F# for ML


  1. What you're using F# for today
  2. What you're looking to use F# for in the future
  3. Some specifics about "analytical" work you do
  4. Some things in the language and/or ecosystem you need to address the second bullet point


Data Scientist Mindset

Data Scientists focus on two key workflows: Time to Insight and Time to Model. The tools they choose typically center on optimizing one or both of these activites. They can be broken down into these loops

Time to Insight

  1. Import data (CSV/Excel/DB)
  2. Shape the data (Joins, Grouping, Aggregates)
  3. Compute features
  4. Explore the data
    • Plot the data
    • Perform ANOVA
    • Correlation Analysis
  5. If we have insight, stop. If not, return to 1

Time to Model

Note: A pipeline is a series of Featurizers with a Model Trainer at the end

  1. Import the data (CSV/Excel/DB)
  2. Shape the data (Joins, Grouping, Aggregates)
  3. Compute input features
  4. Create Pipeline(s)
  5. Train Pipeline(s)
  6. Evaluate Pipeline(s)
  7. If Pipeline is "good", stop.

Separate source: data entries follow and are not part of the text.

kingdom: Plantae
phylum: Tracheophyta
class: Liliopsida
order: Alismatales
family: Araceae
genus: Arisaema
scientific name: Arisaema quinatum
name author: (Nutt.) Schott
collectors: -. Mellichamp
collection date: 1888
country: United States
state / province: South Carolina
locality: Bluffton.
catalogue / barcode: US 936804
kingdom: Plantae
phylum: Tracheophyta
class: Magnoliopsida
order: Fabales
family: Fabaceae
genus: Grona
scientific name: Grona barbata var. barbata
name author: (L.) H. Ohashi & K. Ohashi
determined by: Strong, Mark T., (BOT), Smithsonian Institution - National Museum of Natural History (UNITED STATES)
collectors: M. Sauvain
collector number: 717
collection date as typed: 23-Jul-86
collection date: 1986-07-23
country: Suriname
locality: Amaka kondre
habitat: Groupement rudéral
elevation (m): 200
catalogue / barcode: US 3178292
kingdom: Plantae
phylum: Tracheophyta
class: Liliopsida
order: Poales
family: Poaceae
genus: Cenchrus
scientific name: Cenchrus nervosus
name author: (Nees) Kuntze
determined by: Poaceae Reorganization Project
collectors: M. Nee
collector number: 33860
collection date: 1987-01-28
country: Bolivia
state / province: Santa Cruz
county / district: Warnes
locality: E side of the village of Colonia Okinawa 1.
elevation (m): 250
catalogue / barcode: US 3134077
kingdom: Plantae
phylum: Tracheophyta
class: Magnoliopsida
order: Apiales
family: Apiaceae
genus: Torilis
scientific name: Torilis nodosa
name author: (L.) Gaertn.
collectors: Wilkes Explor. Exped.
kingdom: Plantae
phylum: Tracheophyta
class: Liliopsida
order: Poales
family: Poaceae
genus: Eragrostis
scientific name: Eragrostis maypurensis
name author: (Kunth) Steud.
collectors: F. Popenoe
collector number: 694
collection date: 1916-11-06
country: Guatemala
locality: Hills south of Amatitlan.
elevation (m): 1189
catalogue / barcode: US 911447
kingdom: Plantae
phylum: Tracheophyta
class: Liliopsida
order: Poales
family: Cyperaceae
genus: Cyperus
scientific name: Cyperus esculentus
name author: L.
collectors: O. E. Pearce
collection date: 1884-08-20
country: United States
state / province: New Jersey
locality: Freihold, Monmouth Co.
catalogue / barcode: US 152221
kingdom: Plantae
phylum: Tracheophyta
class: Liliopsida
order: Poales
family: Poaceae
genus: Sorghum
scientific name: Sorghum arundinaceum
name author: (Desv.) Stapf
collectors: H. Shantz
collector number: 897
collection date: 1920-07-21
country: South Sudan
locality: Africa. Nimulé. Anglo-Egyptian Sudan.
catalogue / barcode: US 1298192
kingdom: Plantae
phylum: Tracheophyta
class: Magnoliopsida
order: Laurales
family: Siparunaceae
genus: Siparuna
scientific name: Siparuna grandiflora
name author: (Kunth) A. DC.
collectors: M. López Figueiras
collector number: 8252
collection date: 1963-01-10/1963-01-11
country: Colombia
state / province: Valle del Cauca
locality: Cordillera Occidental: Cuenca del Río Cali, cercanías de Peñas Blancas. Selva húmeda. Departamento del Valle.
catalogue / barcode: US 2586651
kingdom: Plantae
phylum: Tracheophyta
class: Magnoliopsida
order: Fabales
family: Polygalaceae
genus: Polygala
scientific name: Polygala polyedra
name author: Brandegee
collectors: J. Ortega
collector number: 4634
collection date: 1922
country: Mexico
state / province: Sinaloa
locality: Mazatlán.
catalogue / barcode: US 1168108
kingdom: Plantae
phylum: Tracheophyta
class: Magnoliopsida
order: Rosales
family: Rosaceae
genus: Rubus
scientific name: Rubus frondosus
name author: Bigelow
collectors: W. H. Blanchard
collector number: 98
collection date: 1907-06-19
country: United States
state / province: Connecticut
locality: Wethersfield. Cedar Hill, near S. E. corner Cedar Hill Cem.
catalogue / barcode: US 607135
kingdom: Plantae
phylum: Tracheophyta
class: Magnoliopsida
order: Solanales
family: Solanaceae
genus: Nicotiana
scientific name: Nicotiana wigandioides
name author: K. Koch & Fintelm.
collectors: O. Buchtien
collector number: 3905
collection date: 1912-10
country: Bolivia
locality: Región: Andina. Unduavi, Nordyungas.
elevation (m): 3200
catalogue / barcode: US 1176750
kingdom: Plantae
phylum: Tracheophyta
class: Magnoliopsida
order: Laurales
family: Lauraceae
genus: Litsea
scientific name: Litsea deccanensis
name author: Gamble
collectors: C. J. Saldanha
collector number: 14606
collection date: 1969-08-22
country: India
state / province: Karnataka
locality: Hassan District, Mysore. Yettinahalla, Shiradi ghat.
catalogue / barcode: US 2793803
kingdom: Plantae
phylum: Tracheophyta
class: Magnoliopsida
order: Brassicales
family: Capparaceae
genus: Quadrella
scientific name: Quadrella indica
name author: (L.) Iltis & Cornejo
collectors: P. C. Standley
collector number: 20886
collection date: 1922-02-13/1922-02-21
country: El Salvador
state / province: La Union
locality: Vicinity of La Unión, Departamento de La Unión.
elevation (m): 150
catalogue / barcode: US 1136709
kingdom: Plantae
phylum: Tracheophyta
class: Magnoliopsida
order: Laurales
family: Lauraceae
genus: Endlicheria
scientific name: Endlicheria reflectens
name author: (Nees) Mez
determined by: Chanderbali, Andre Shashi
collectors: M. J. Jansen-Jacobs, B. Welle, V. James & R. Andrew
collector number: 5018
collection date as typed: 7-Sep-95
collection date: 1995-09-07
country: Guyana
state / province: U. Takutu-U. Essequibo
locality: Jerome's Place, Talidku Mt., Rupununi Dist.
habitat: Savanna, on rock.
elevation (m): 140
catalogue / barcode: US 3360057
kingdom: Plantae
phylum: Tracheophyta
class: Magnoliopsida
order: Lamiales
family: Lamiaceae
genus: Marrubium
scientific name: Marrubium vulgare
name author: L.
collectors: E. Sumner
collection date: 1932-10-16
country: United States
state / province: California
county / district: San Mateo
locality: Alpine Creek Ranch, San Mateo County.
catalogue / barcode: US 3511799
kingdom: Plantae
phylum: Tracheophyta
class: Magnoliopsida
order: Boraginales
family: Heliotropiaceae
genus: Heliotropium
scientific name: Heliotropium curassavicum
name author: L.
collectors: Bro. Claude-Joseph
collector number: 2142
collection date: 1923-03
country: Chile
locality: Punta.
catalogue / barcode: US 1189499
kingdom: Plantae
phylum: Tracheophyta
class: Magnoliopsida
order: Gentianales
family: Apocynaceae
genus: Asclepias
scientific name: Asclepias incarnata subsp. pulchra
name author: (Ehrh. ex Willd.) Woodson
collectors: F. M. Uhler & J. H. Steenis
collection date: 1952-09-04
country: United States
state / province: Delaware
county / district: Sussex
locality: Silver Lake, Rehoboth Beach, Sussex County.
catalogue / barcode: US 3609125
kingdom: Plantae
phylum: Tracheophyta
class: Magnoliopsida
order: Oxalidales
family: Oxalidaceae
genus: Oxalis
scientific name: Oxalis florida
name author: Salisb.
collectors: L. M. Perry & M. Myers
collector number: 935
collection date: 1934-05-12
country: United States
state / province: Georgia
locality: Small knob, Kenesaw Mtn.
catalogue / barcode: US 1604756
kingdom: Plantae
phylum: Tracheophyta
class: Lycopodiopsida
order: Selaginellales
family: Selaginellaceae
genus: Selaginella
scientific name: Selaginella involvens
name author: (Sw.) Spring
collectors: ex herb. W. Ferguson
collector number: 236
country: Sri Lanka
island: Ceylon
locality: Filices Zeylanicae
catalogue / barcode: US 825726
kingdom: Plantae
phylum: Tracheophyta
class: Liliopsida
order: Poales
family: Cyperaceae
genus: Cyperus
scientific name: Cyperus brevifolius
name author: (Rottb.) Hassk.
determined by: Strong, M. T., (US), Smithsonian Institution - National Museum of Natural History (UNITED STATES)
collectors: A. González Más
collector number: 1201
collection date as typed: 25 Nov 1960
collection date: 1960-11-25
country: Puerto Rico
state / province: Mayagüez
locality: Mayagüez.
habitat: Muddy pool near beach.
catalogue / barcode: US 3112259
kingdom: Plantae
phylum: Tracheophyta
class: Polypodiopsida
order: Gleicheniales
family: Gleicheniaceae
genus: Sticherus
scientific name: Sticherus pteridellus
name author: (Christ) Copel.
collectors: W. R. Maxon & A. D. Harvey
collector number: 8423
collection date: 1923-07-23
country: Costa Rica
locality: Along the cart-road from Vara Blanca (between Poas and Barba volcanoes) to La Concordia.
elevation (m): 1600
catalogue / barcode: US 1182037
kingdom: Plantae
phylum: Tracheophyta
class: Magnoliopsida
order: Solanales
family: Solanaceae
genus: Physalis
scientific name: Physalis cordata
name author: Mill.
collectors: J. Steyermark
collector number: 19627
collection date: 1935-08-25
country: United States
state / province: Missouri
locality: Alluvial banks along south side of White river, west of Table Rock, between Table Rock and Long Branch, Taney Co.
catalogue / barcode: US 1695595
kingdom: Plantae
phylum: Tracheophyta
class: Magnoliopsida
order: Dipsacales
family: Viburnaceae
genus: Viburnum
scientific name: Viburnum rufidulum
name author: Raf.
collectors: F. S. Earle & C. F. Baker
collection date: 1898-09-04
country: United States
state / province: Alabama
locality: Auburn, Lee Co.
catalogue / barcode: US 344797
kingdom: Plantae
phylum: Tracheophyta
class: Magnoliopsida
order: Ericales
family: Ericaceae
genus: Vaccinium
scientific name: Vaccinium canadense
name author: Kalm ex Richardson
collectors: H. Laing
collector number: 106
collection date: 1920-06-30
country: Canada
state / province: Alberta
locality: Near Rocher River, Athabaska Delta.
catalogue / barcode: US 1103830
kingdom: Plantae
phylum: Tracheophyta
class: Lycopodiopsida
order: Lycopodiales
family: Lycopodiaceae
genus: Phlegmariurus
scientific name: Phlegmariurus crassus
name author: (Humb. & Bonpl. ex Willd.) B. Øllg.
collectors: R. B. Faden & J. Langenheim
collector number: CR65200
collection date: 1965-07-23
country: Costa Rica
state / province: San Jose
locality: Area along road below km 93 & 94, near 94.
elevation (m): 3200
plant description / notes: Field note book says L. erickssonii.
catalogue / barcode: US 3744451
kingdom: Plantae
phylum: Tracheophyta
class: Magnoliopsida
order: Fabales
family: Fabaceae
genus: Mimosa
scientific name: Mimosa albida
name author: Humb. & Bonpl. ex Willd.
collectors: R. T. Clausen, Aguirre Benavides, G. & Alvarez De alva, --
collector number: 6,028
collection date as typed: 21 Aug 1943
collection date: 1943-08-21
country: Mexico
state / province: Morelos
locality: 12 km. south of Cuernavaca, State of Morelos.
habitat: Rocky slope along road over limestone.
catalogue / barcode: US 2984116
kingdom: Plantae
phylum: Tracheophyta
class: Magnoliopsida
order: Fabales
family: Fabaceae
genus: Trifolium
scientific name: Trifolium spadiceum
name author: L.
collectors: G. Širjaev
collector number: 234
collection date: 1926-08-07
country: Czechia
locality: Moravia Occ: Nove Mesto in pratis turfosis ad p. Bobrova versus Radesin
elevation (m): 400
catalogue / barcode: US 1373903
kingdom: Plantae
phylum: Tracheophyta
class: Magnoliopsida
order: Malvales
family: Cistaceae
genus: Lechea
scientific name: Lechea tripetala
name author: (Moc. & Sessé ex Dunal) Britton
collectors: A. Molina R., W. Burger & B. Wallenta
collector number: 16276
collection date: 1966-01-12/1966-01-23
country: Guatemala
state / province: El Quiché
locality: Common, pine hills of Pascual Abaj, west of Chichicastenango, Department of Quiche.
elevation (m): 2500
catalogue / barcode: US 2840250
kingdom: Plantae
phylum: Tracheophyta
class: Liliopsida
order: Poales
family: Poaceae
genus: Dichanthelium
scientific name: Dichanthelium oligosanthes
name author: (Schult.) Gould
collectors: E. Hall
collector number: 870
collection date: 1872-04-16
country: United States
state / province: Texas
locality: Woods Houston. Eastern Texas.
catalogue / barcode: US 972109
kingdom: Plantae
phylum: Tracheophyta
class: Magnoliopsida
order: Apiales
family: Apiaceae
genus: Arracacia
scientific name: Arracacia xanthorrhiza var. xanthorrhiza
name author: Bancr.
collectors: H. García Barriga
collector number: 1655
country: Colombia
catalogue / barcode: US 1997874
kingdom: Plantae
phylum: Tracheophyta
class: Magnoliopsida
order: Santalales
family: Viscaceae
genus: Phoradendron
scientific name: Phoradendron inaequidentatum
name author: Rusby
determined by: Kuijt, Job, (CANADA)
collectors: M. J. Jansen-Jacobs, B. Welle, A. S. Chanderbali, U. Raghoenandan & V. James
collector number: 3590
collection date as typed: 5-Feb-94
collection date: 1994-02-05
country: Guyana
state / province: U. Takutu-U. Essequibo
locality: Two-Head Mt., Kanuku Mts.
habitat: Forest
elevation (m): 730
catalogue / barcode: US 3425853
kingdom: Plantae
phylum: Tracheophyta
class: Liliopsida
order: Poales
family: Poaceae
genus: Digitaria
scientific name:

If not, return to 1
  8. Export Pipeline: The trained Pipeline needs to be exported in a format that it can be reloaded and used for scoring in the future.

Missing Pieces

  1. DataFrame like type/library to work with

    • Fast for working in-memory but can also scale to larger data sets
    • R's data.table library is best in class for in-memory operations
    • Spark is the industry standard distributed DataFrame. Dask is a Python competitor. Scaling up the size of the data set you are working with should be as "seamless" as possible.
  2. Vectorized operations/functions for Columns

    • As a Data Scientist, I am used to working with columns of data and performing operations along the entire column. R is a vector-based language so these types of operations are baked into the language. I am not sure if we can bake this into a Column type, but being able to project/broadcast a function along an entire row is quite powerful.
    • R is a vector-based language so these types of operations are baked into the language.
    • The Numpy package supports these kids of operations with the NDArray type
    • Julia does this by adding a dot (.). The documentation referers to this as dot syntax
    • I am not sure if we can bake this into a Column type, but being able to project/broadcast a function along an entire row is quite powerful.
    • Examples:
      • Column Addition:
        • df.ColC = df.ColA + df.ColB
      • Vectorized Function Call:
        • df.ColC = Stats.statsFunc df.ColA df.ColB
        • StatsFunc: float -> float -> float
      • Could we do something like:
        • df.ColC = Series.map funcA df.ColA df.ColB
        • But without having to create map2, map3, map2withParam
        • Feels very un-F# :/
  3. Full suite of Joins/Aligning data

    • Inner/Outer/Cross/Left Outer/Right Outer
    • AsOf/Rolling Joins:
      • Last Observation Carried Forward (LOCF), LOCF within range
      • Nearest Preceding
      • Nearest Succeeding
      • Nearest
      • Within Window (Preceding Window, Succeeding Window, Preceding or Succeeding)
      • Nearest Observation, Nearest Observation within range
      • Rolling Joins Example
      • Overlaps Joins Example
      • Best In Class: data.table or kdb+
  4. Easy grouping of rows and performing analysis on the groups

  5. Windowing of functions

  6. A DataFrame where we could access columns with F# just knowing the type (similar to R df.NewCol <- aSeries)

Libraries and Build System

  1. Build ecosystem is fractured and overwhelming
    • Do I use Fake, msbuild, VSCode's tasks with Fake, VSCode's tasks with msbuild?
    • Python has Anaconda and R has CRAN
  2. Package management is fractured and overwhelming
    • Paket vs. Nuget